Chief Executive Officer Ed Whitacre has told his staff to explore adding a few models to its future portfolio. He wants GM’s product staff to consider small, youth-oriented cars for Chevrolet and a large prestige sedan for Cadillac, as well as the minivan and midsize pickup, said two of the people, who asked not to be identified disclosing private discussions. The ideas are under study and may not be built, the people said.
Whitacre’s push to fill holes in the lineup shows how much GM has changed since last year’s bankruptcy. Now managed by industry outsiders preparing for an initial stock offering and freed of historic cost constraints, the new company is able to consider vehicles the Detroit-based carmaker once shunned.
“New management can look at things from a different angle,” said Rebecca Lindland, analyst with IHS Automotive, a research firm in Lexington, Massachusetts. “There’s a lot of market share up for grabs. It makes sense to look at some of these products.”
In June, Whitacre named Stephen Carlisle vice president of global product planning, reporting directly to the chairman. Since then, Whitacre has been asking his management team to explore new product ideas to see if the company can find new market segments and boost sales in the long run, the people said.
A GM spokesman, Pat Morrissey, declined to comment.
The company phased out its last minivan, the Chevrolet Uplander, in 2008, after concluding that consumers are more interested in SUVs. So far this year consumers have purchased 266,000 minivans, with Chrysler Group LLC, Toyota Motor Corp. and Honda Motor Co. dominating the business.
GM isn’t looking at a traditional North American-style minivan, said two of the people. The company is studying whether it can increase the size of its Opel Zafira van sold in Europe, the people said. That model is built on the platform of GM’s Chevrolet Cruze compact car.
“The minivan they are looking at doing would be a rethink,” said Jim Hall, principal of 2953 Analytics Inc., a consulting firm in Birmingham, Michigan.
GM has done less work on a new minivan than the other ideas the company is considering, two people familiar with the matter said.
GM is also looking at a new midsize pickup entry.
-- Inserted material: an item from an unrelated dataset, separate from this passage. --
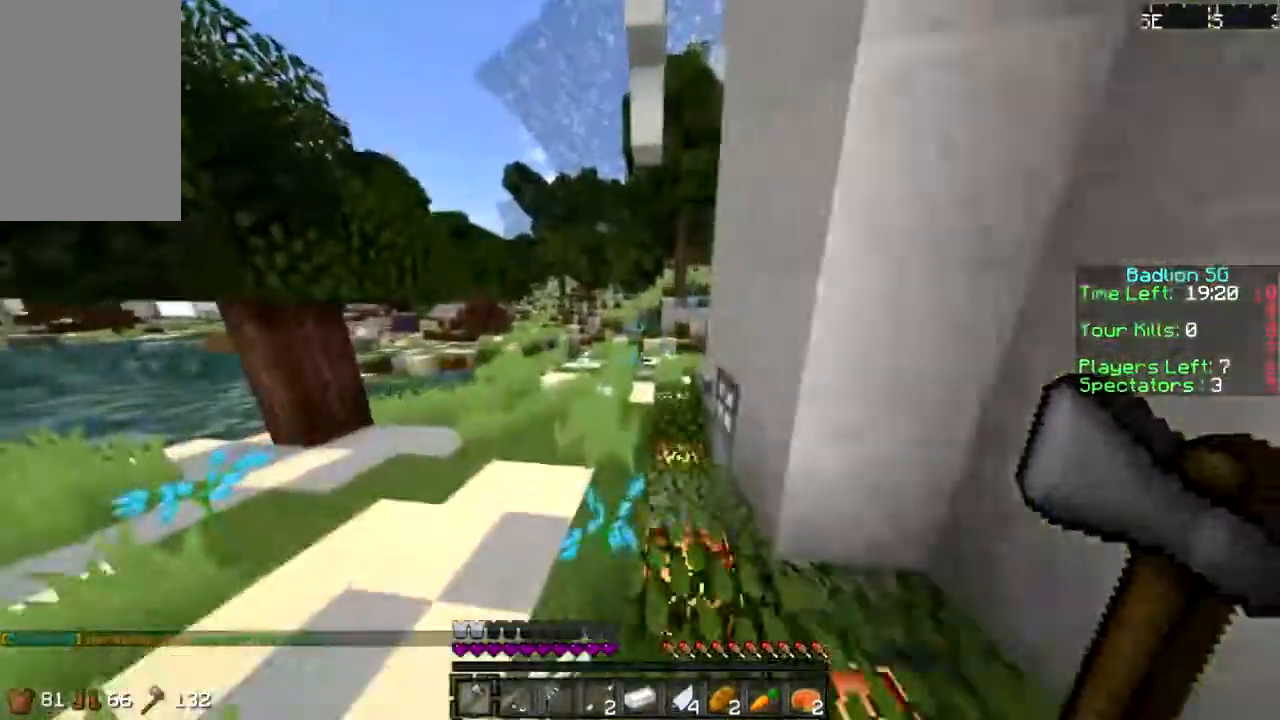
{"keys": ["a", "w"], "mouse": [], "events": [[200, "sprint", "up"], [334, "a", "down"]]}
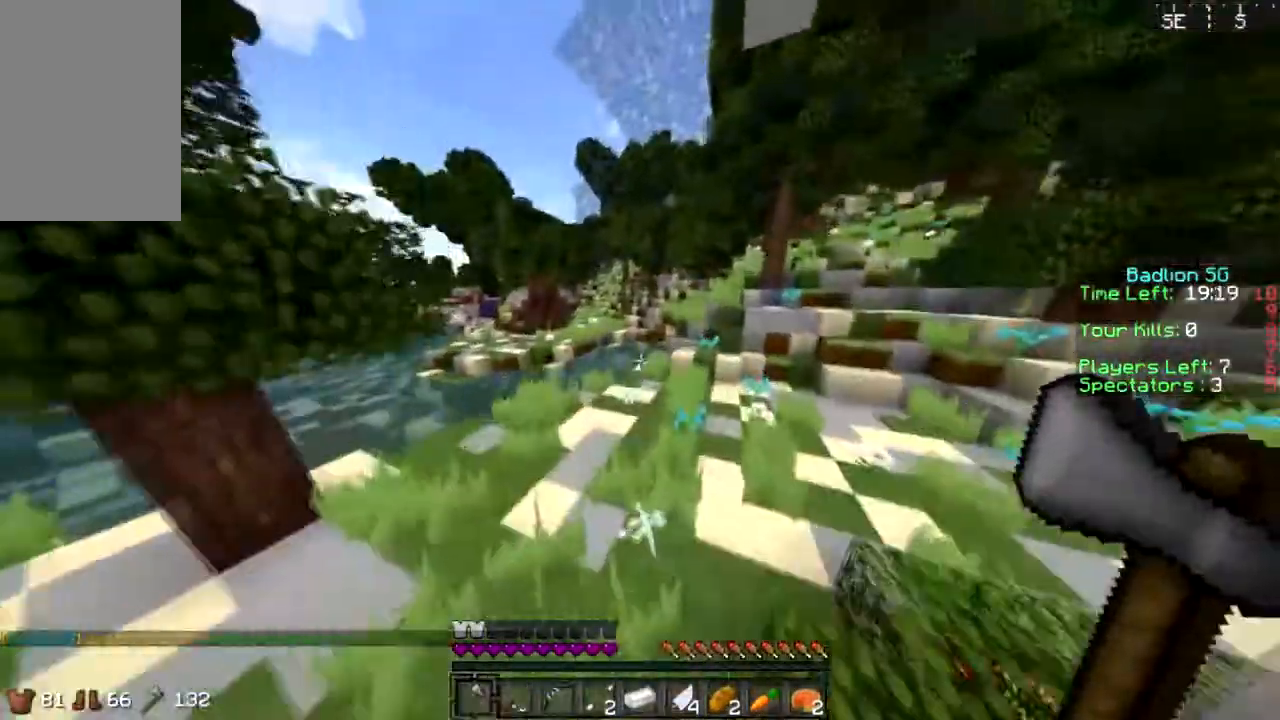
{"keys": ["w"], "mouse": [], "events": [[33, "a", "up"], [233, "sprint", "down"], [467, "sprint", "up"]]}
The company sells the Chevrolet Colorado and GMC Canyon now, which are scheduled to be phased out in 2012. GM is looking at making a new model based on a pickup the company sells in emerging markets, one of the people said.
The small and midsize pickup market is a tough business in the U.S. right now. Sales fell 5.6 percent in the first seven months of the year, while total vehicle deliveries rose 14.8 percent, according to researcher Autodata Corp., based in Woodcliff Lake, New Jersey. GM, second only to Ford Motor Co. in large pickup sales, has 12.5 percent of the small pickup market, which Toyota dominates with 42 percent share this year.
One challenge is making a pickup that is cheap enough to lure buyers, Hall said. The Colorado starts at $16,765, or $580 cheaper than the full-size Silverado pickup. Many buyers opt for the larger truck because the prices are so close, Hall said.
GM is also exploring more youth-oriented cars for Chevrolet, a new compact SUV for the brand and a large, stylish sedan to compete with the Ford Taurus, said one of the people.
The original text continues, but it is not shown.